A federal appeals court in California ruled that President Trump’s travel ban can go into effect, albeit partially. They ruled the government has the authority to bar entry from those with no connections to the United State, including from the six Muslim-majority countries that are hotbeds for terrorism.
The three-judge panel in the 9th U.S. Circuit Court of Appeals ruled in favor of the Trump administration. They had requested a block on a judge’s ruling that put the band on a temporary hold. President Trump announced on September 24th new language on the ban designed to pass judicial muster. It replaced two other versions that were stopped by federal judges.
Potential immigrants and refugees from Iran, Syria, Libya, Somalia, Chad, and Yemen will not be able to enter the country without any connections to American citizens:
“Those connections are defined as family relationships and ‘formal, documented’ relationships with U.S.-based entities such as universities and resettlement agencies. Those with family relationships that would allow entry include grandparents, grandchildren, brothers-in-law, sisters-in-law, aunts, uncles, nieces, nephews and cousins of people in the United States.
“’We are reviewing the court’s order and the government will begin enforcing the travel proclamation consistent with the partial stay. We believe that the proclamation should be allowed to take effect in its entirety,’ Justice Department spokeswoman Lauren Ehrsam said.”
One of the main opponents of the ban was the state of Hawaii. They sued to block the travel ban by arguing President Trump did not have the authority to impose it according to federal immigration law. They did not include North Korea or Venezuela in their complaint.
But the battle over the ban is still ongoing, even though it would have been over if it were able to go through in the first place when the president made the order.
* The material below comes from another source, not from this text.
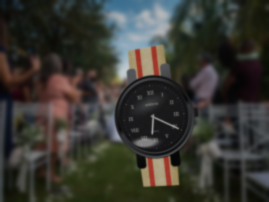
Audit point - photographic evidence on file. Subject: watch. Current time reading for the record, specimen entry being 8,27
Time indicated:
6,20
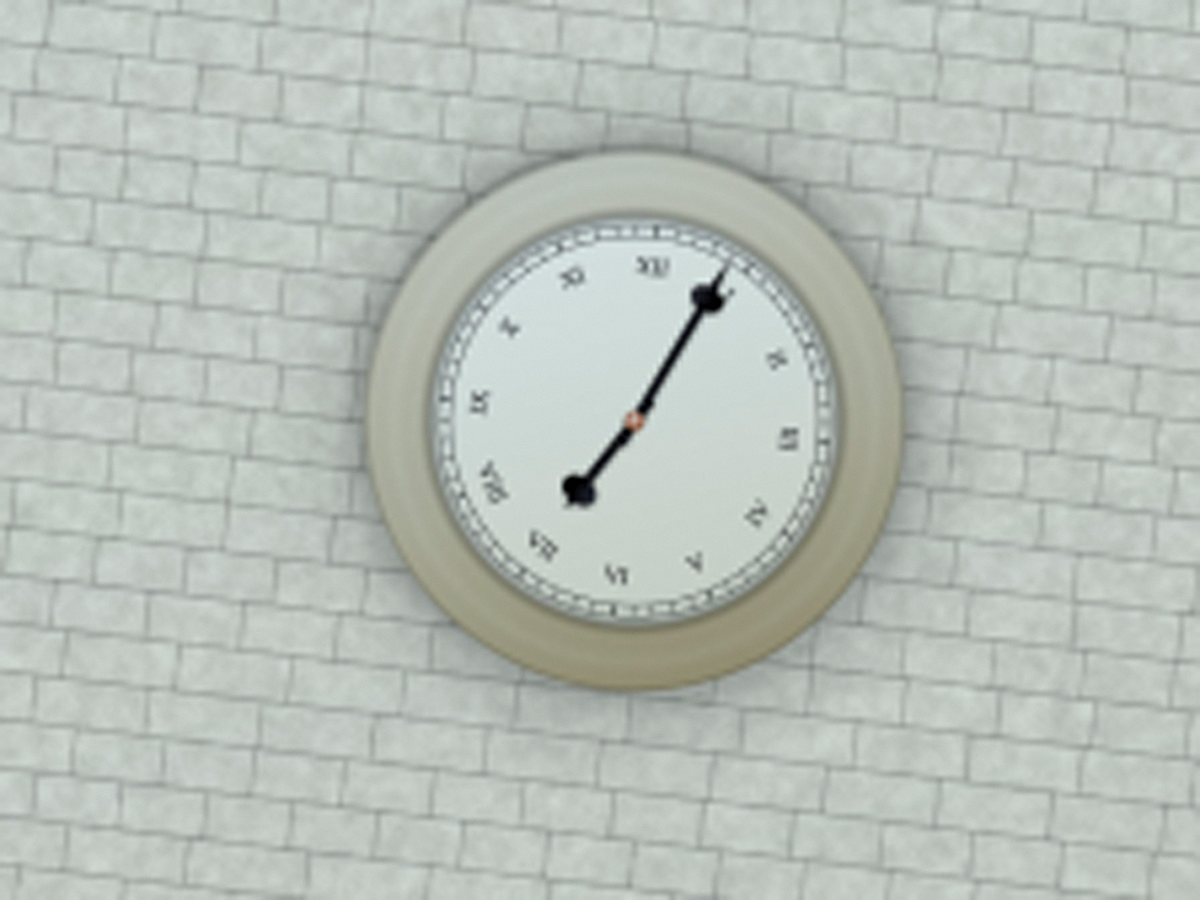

These rulings are dragging it out longer than it was ever intended to go. Yet, the legal challenges are still underway:
“Separately on Monday, a group of refugee organizations and individuals filed a lawsuit in Seattle federal court challenging Trump’s decision to suspend entry of refugees from 11 countries, nine of which are majority Muslim, for at least 90 days.
“Trump issued his first travel ban targeting several Muslim-majority countries in January, just a week after he took office, and then issued a revised one after the first was blocked by the courts. The second one expired in September after a long court fight and was replaced with another revised version.
“Trump has said the travel ban is needed to protect the United States from terrorism by Muslim militants. As a candidate, Trump had promised ‘a total and complete shutdown of Muslims entering the United States.’”
Other cases are still in the pipeline. A parallel case in Maryland will be heard by the 4th U.S. Circuit Court of Appeals on December 8th. The American Civil Liberties Union filed the suit. The 9th Circuit Court will hear oral arguments in the case on December 6th, even though they ruled the ban could go into effect temporarily.